Há um tempo, desde janeiro deste ano (2025), venho exercitando novas possibilidades na criação musical, escrevendo poemas e criando melodias a partir dessas palavras. Um desejo escondido, que me reconecta com a minha adolescente, quinze, dezesseis anos atrás, quando fazia rolê na praça da Matriz de Votuporanga, tomando vodca barata e cantando Charlie Brown Jr.
Nessa época tinha uns dois amigos que mandavam músicas autorais e gostávamos muito, lembro da letra toda de uma delas, que cantávamos em coro. Um grupo de adolescentes de roupa preta, aroma de maria joana, cantando músicas de amor, que pensando bem até flertavam com uma parada sertaneja da época, mas éramos emo, claro.
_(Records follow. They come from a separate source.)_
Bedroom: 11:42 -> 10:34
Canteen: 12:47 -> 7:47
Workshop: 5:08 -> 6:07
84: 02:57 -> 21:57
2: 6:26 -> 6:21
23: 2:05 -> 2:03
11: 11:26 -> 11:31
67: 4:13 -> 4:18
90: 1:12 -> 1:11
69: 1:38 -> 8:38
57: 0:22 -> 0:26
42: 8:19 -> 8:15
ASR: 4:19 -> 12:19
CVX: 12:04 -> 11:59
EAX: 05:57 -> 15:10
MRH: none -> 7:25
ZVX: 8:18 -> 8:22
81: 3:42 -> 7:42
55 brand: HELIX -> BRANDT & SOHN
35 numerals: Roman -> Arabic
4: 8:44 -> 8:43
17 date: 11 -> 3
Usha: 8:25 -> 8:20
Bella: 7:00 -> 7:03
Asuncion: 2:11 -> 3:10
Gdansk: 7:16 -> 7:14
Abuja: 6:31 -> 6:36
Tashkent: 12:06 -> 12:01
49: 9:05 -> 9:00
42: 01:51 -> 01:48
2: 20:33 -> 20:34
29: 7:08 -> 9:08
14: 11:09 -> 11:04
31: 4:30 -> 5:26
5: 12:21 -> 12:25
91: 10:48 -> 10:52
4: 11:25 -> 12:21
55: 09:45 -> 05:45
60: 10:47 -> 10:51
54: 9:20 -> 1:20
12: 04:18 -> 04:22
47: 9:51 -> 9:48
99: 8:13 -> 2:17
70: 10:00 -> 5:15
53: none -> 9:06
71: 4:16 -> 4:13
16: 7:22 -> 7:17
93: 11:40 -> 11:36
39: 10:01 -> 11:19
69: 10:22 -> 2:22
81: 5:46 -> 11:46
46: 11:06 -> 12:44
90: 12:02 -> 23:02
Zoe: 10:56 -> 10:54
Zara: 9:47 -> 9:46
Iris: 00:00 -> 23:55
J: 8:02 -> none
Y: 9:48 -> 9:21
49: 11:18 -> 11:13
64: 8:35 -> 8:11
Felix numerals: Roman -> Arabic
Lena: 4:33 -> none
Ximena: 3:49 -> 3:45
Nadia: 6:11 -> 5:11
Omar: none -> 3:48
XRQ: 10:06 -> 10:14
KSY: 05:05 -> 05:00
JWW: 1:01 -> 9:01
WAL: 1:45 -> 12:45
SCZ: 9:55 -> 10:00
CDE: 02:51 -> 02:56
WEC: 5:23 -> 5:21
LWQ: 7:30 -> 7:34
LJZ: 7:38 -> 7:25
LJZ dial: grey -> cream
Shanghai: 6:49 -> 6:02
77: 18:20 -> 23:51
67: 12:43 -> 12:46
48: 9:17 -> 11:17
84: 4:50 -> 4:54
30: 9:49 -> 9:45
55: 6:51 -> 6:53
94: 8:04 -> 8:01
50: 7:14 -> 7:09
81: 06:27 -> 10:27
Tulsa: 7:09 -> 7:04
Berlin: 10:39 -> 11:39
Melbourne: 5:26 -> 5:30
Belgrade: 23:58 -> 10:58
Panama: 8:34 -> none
Alguns anos depois esse grupo se dissipou e eu um tanto mais madura, me juntava ao pessoal do samba e mpb da cidade, que citavam grandes poetas e escreviam sobre boemia, macumba e dor de cotovelo, escola Cássio Jaber de sofrer. Nesse cenário, onde trocávamos com o pessoal da faculdade e a velha guarda da cidade, tive finalmente a percepção de que eu poderia ser artista. Eu já era, mas faltava eu aceitar. Meus amigos sempre me incentivaram muito até que decidi mudar pra São Paulo.
Nem sei explicar o que aconteceu, porque foi tanta informação nova, que eu sinto que passei os últimos oito anos estudando, complicando, escolhendo os caminhos mais difíceis, me colocando à prova numa parada que eu não conhecia direito. Comecei a produzir beats com o pessoal do beat brasilis e deu muito bom, uma brincadeira virou minha profissão. Talvez eu seja uma pessoa que não saiba conciliar. Eu parei de ser a Raiany do interior pra ser a Raiany de São Paulo que estudava produção musical. É como se o mergulho precisasse ser tão intenso que não sobrava ar e disposição para mais nada. Também tinha outra questão, conviver com pessoas que era fã me deixava um pouco receosa de mostrar a Raiany do interior. Com o tempo isso foi mudando, pois fui percebendo que eram apenas pessoas desenvolvendo trabalhos e pesquisas na arte, assim como eu, mas demorou, demora e talvez ainda exista essa trava na frente de alguns amigos artistas. A gente vai tirando essas camadas com um pouco de coragem, mas é meio chato encarar.
Da metade do ano passado pra cá, muitas questões profissionais passaram a me incomodar e de repente pareceu que eu tinha feito um grande esforço de anos em direção ao vazio existencial, ao nada, ao abismo. Claro que eu tava errada, mas a minha visão estava turva, eu tinha perdido a capacidade de sonhar. Ainda é recente, mas me sinto curada rs. Agora vejo que todo o drama e desconforto era o medo de fazer o que precisava ser feito, encerrar um ciclo, caminhar com simplicidade e humildade, recomeçar. O mais louco de tudo é que várias coisas que eram a princípio essenciais, se tornaram o meu veneno e a cura tá vindo do que eu considerava inseguro, arriscado.
Vou com fé, encontrando gente de todo o tipo pelo caminho, até eu mesma em idades diferentes.
Agora eu tô finalmente produzindo um álbum de músicas, depois de mais ou menos 16 anos de caminhada, 8 sendo esses últimos onde passei a me enxergar artista e mergulhei nessa loucura de viver do que eu crio.
Passei a última semana em uma residência artística muito especial, Con)))sonar um projeto de Marcos Felinto e Verónica Cerrotta, e lá tive muitas provocações e uma delas foi de apresentar uma nova performance sugerida por Murillo Marques vulgo Antigo. Conversando com Preta Velha que também era residente, me veio que preciso colocar na minha arte a realidade que quero habitar, que me envolva com cuidado e carinho. O público vai absorver o final do processo, vai consumir e vai esquecer, já eu, vou colocar tijolo por tijolo desse universo, rebocar as paredes e escolher o teto pra me cobrir da chuva, então que seja um universo onde eu encontre calma, amor, tranquilidade. Isso é o que venho buscando nos processos de composição e produção, me harmonizar com a natureza, me abrir pra isso que vem vindo com um pouco mais de delicadeza.